Our wonderful, departed Jack Russell could be an exhausting pet. Anything could set him off on a tirade of barking, and I yelled “shut up” so often I sometimes wondered if my neighborhood nickname was The Screamer. We’d had him for years before one day we were riding in the car, and he was occupying his usual place — back feet on the back seat, front feet on the console, leaning up against both of our elbows, which were keeping him from climbing into the front. He would ride this way for miles, especially if there was food in the front seat, which there was — we’d stopped for dinner, and I’d carried out a doggie bag of pasta with Italian sausage. I’d given him a little and was leaning forward to get him another nibble when Alan said, “Did you feel that? Feel his chest.” I did; it was noticeably hotter than it had been just a few seconds earlier. “I never knew he could glow red that quickly,” Alan remarked. That rapid infusion of blood to power the muscles to make the leap after the prey — whether a mouse, a rat or a slice of sausage — is something we all do, but not as quickly as terriers.

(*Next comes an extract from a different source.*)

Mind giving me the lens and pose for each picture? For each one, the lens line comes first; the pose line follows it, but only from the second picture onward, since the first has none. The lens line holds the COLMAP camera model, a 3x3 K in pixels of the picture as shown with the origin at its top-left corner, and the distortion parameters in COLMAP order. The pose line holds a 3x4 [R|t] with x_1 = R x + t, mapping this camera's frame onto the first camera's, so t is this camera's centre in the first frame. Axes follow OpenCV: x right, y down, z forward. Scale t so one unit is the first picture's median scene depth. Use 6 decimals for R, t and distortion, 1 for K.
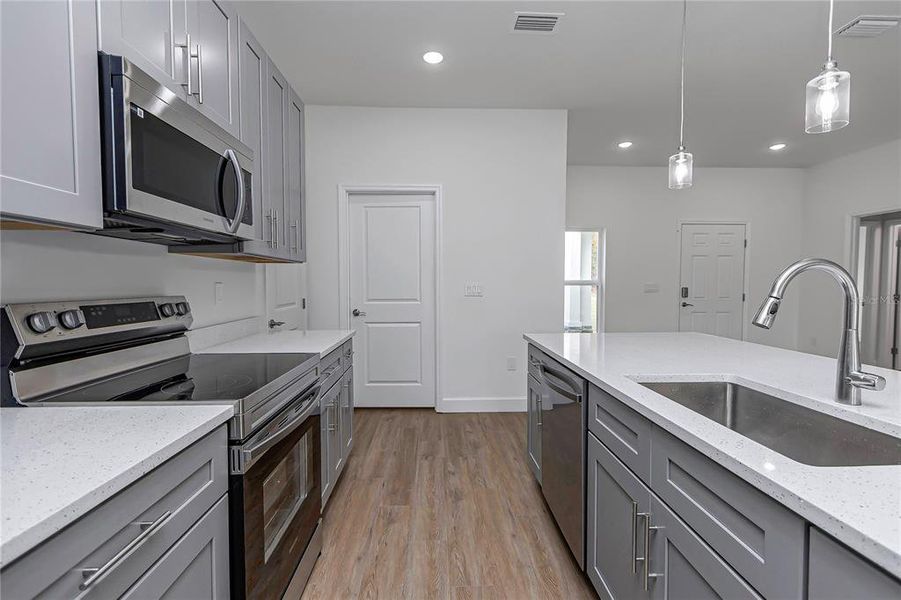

That’s what interests me about animals, and why I tolerate one like Ruby, who, to be frank, doesn’t begin to fill the dog’s shoes. But I enjoy watching her climb to the top of the sofa and stand on her back feet, sniffing the air. I like to watch her do her binky dance in the morning. I like to take her outside to loaf around in her outdoor pen, where she cocks her head and listens to the squirrels and birds. And then I put her inside, adjust the shade and cover and go back in the house, knowing that when I go back to get her in late afternoon, even though I will put her in a clean cage with fresh food and delicious romaine lettuce, she will run from me, because FEAR RUN PREDATORS. It’s her nature — she really can’t help it.
Tuesday. Another lovely day — summer is leaving on a high note. But work still awaits. So, a little bloggage?
I’m sorry, but who could possibly be this stupid? Ahem:
Republican presidential candidate Mitt Romney is facing a new challenge: He’s having trouble raising money from some Jewish donors who mistakenly believe one of his opponents, Michele Bachmann, is Jewish.
Some Jewish donors are telling fund-raisers for Romney, a Mormon, that while they like him, they’d rather open their wallets for the “Jewish candidate,” who they don’t realize is actually a Lutheran, The Post has learned.
“It’s a real problem,” one Romney fund-raiser said. “We’re working very hard in the Jewish community because of Obama’s Israel problem. This was surprising.”
I’d estimate I save at least 80 percent of my email, maybe more. I’ve never, ever understood the “inbox zero” movement, but maybe one of you can explain it. Evidently my strategy isn’t the one to emulate. But it is mine.
OK, time to prep for various teaching-related duties. Sorry for short shrift, but that’s how I roll.